Title
Guidelines on National Cultural Treasures Declaration
Law
Nm Office Order No. 2012-35
Decision Date
Jan 20, 2012
A Philippine law aims to preserve and protect the nation's historical and cultural heritage resources by establishing policies and procedures for the declaration and delisting of significant cultural properties, as well as providing guidelines for their conservation and dealings.

Questions (NM OFFICE ORDER NO. 2012-35)

The Office Order is issued pursuant to Section 6 of Republic Act No. 4846 (as amended by P.D. No. 374), and the National Museum Act of 1998 (R.A. No. 8492). It also cites Sections 4, 7, and 8 of Article III and Section 23 of Article VI of R.A. No. 10066 (National Cultural Heritage Act of 2009).

It emphasizes the constitutional policy to promote and popularize the nation’s historical and cultural heritage, and the state policy to preserve and protect National Cultural Treasures (NCTs) and Important Cultural Properties (ICPs), safeguarding their intrinsic value.

It covers both intangible and tangible cultural properties, including both movable and immovable cultural properties.

“Cultural Property” includes products of human creativity revealing identity, including churches, mosques and other places of religious worship, schools, and natural history specimens and sites, whether public or privately owned, movable or immovable, and tangible or intangible.

An NCT is a unique cultural property found locally with outstanding historical, cultural, artistic and/or scientific value highly significant to the country and officially declared as such by the National Museum. An ICP has exceptional cultural, artistic, historical and/or scientific significance to the Philippines as determined by the National Museum.

Grade I is National Cultural Treasure (highest significance). Grade II is Important Cultural Property (high significance). Grade III refers to cultural properties outside Grades I and II listed in the National Museum Registry of Cultural Property.

Owners of cultural property and other individuals, organizations, and institutions may request the National Museum to declare cultural property as NCT or ICP.

A Sanguniang Bayan Resolution requesting the National Museum to declare a significant cultural property as NCT and/or ICP is required.

It requires petitioners to submit a written commitment to shared responsibility in the maintenance, preservation, and protection of the cultural property.

Examples include: (1) masterpiece of Filipino creativity; (2) unique or exceptional testimony to Philippine cultural tradition; (3) outstanding example of building/architectural/technological ensemble or landscape illustrating significant stages in Philippine history; (4) association with events, living traditions, beliefs, or outstanding art/literary works; (5) buildings/structures at least 50 years old with reasonable integrity/authenticity; (6) superlative natural phenomenon or exceptional natural beauty; among others.

The CPD and a representative from the concerned division fill up official forms for intangible and tangible cultural properties (movable and immovable), referenced as Annexes A, B, and C.

The National Museum sends the dossiers through the appropriate office of the National Commission for Culture and the Arts (NCCA).
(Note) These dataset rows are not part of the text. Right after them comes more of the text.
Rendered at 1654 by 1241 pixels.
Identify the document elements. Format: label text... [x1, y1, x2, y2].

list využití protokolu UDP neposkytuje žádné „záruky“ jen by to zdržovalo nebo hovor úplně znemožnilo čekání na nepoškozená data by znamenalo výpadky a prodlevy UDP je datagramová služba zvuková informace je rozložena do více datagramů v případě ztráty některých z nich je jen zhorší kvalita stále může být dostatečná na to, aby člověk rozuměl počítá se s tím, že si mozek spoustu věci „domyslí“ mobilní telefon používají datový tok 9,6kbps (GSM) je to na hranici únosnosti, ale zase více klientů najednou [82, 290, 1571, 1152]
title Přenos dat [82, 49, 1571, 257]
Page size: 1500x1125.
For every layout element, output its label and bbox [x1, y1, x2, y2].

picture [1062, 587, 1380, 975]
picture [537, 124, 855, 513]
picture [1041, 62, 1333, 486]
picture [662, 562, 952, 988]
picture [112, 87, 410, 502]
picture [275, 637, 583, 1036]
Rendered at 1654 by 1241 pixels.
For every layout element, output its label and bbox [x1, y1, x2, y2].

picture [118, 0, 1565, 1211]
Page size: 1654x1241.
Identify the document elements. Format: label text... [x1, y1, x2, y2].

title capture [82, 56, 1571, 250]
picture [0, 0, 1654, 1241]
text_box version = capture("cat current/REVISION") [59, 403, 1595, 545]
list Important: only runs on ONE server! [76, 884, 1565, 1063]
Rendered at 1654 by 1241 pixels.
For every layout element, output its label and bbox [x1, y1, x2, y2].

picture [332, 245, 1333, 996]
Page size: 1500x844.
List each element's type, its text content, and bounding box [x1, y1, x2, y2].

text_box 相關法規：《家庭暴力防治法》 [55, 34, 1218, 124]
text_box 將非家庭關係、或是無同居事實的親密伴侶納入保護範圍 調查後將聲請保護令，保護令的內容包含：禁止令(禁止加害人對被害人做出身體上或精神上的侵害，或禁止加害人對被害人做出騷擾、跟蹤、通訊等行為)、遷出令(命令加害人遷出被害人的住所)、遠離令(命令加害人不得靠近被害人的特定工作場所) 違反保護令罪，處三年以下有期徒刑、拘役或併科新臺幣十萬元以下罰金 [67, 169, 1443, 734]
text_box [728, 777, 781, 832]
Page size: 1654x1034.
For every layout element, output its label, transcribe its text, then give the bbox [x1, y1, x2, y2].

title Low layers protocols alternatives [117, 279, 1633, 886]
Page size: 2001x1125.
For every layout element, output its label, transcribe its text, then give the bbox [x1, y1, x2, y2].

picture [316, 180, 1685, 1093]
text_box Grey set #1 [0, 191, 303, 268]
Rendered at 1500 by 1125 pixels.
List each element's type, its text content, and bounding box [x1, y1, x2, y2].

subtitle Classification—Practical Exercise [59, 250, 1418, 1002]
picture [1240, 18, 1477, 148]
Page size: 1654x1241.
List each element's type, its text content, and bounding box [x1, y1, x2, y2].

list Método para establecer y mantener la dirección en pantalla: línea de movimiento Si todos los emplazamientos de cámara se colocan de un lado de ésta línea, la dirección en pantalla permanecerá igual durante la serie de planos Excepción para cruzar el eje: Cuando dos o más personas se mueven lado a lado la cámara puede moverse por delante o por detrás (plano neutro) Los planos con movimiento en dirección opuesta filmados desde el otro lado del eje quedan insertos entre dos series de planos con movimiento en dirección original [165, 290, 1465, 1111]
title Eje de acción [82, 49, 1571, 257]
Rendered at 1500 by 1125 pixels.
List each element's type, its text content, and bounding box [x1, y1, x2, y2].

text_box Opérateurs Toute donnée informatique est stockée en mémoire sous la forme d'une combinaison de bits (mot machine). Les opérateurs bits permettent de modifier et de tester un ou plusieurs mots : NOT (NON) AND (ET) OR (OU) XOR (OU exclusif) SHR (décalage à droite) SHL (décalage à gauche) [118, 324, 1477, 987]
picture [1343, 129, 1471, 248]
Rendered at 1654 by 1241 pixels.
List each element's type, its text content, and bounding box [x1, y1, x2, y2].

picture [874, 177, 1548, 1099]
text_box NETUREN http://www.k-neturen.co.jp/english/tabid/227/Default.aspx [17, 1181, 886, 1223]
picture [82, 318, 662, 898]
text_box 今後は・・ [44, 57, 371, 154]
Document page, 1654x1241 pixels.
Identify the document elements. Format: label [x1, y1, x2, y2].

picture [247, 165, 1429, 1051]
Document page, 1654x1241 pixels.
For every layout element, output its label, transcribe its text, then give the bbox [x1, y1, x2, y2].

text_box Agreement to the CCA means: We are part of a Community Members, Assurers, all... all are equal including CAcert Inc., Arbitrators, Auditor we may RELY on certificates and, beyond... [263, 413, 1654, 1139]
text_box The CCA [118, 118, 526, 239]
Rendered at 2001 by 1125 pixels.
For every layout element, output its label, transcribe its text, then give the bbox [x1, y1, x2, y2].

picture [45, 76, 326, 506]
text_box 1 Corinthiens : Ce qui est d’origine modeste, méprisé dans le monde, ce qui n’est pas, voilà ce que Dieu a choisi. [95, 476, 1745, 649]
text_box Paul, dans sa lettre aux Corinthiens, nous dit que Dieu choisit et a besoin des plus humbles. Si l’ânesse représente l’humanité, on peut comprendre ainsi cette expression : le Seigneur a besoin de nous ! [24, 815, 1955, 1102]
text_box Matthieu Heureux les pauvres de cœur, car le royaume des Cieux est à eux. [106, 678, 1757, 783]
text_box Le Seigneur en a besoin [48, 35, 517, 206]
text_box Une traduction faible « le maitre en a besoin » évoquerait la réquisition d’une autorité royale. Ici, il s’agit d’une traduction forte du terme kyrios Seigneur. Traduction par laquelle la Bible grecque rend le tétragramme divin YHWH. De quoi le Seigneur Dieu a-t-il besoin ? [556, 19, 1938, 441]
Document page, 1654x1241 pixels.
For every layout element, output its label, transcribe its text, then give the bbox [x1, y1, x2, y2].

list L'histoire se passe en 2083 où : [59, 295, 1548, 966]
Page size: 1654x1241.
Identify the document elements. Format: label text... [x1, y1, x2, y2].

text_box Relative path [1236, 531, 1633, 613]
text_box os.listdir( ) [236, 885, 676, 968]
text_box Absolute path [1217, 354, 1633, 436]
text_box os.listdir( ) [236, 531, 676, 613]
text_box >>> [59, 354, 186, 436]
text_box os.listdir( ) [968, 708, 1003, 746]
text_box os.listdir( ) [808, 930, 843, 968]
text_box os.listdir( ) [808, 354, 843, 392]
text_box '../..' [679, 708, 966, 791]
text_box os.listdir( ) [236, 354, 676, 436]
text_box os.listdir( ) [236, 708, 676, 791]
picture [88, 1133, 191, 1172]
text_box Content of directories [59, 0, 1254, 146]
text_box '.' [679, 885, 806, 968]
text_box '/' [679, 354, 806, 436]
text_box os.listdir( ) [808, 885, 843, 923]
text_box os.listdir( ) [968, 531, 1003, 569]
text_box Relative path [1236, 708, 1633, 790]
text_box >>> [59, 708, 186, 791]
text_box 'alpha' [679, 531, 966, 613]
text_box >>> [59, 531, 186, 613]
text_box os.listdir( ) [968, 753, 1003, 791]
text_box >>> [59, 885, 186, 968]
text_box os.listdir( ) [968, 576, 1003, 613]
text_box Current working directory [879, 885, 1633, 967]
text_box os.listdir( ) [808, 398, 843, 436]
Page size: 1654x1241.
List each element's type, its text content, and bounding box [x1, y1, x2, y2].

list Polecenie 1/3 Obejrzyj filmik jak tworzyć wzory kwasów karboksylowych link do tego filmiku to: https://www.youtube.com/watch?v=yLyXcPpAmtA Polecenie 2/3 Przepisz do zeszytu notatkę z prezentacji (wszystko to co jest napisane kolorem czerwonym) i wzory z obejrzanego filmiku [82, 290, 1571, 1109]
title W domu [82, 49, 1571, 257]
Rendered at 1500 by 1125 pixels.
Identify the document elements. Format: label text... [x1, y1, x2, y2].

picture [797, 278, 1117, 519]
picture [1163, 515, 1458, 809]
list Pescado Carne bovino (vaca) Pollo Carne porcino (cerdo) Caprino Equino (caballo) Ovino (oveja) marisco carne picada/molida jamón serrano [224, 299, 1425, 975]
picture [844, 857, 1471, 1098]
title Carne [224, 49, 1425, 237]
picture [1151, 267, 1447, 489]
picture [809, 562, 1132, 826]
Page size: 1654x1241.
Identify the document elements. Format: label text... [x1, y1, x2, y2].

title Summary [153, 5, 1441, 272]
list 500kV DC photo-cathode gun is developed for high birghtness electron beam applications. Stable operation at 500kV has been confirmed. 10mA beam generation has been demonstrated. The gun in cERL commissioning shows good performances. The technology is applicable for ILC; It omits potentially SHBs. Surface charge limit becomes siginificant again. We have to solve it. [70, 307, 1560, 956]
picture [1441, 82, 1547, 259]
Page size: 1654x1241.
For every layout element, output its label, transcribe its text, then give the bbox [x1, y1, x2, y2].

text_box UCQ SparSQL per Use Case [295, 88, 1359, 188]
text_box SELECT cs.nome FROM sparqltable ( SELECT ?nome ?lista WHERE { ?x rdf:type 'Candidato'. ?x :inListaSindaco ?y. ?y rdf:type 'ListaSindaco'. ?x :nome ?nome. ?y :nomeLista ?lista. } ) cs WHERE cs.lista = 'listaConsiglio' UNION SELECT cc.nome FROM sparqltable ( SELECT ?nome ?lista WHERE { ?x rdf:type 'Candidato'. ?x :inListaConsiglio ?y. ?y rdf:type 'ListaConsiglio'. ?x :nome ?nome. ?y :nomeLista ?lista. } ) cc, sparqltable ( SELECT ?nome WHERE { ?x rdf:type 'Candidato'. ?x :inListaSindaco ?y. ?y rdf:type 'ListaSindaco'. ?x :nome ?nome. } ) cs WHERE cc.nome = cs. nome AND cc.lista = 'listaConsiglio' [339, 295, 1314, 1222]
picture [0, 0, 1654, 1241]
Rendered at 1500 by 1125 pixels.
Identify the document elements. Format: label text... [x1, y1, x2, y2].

The NCCA then sends notices of hearing to the owner and stakeholders.

Stakeholders, including LGUs, local culture and arts councils, local tourism councils, NGOs for conservation, and schools, may be allowed to file support or opposition to the petition. CPD representatives and representatives from the concerned division participate actively in the hearings.

After deliberation, the panel issues a resolution and the NM Director IV affirms or negates it (possibly through a referendum). The declaration becomes final and binding 30 days from the date of declaration. Within those 30 days, an owner may file a written motion for reconsideration; if denied, further appeal may be made to the Chairman of the NM Board of Trustees (with two expert members) or to the Chairman of the NCCA, and the decision is final and binding.

Grounds include: (1) new evidence/substantial proof the property does not merit the outstanding significance; (2) misrepresentation by the owner/administrator/custodian; (3) reconstruction/restoration without NM approval; (4) unwarranted intervention/damage/degradation destroying authenticity/integrity or untenable restoration; (5) NCTs declared by law may be delisted unless revoked or amended by a specific act from the Office of the President or legislature.

They shall not be sold, resold, or taken out of the country without first securing clearance from the National Museum. Ownership cannot change except by inheritance or a sale duly approved by the National Museum, and they may not be taken out of the country even for inheritance or sale purposes.

All intervention works and measures for conservation of NCTs and ICPs must be undertaken only upon prior approval of the National Museum, which supervises the same. Approved methods and materials must strictly adhere to accepted international conservation standards.

A heritage marker is placed on the immovable cultural property. The NM bears marker fabrication cost. The marker is government property and cannot be removed, altered, or destroyed without written authority from the NM Director. It must not be removed from original site/structure or transferred without prior written permission; vandalism/violation may lead to criminal liability. The replacement of a lost marker must retain the Republic seal, original installation year, and installing agency.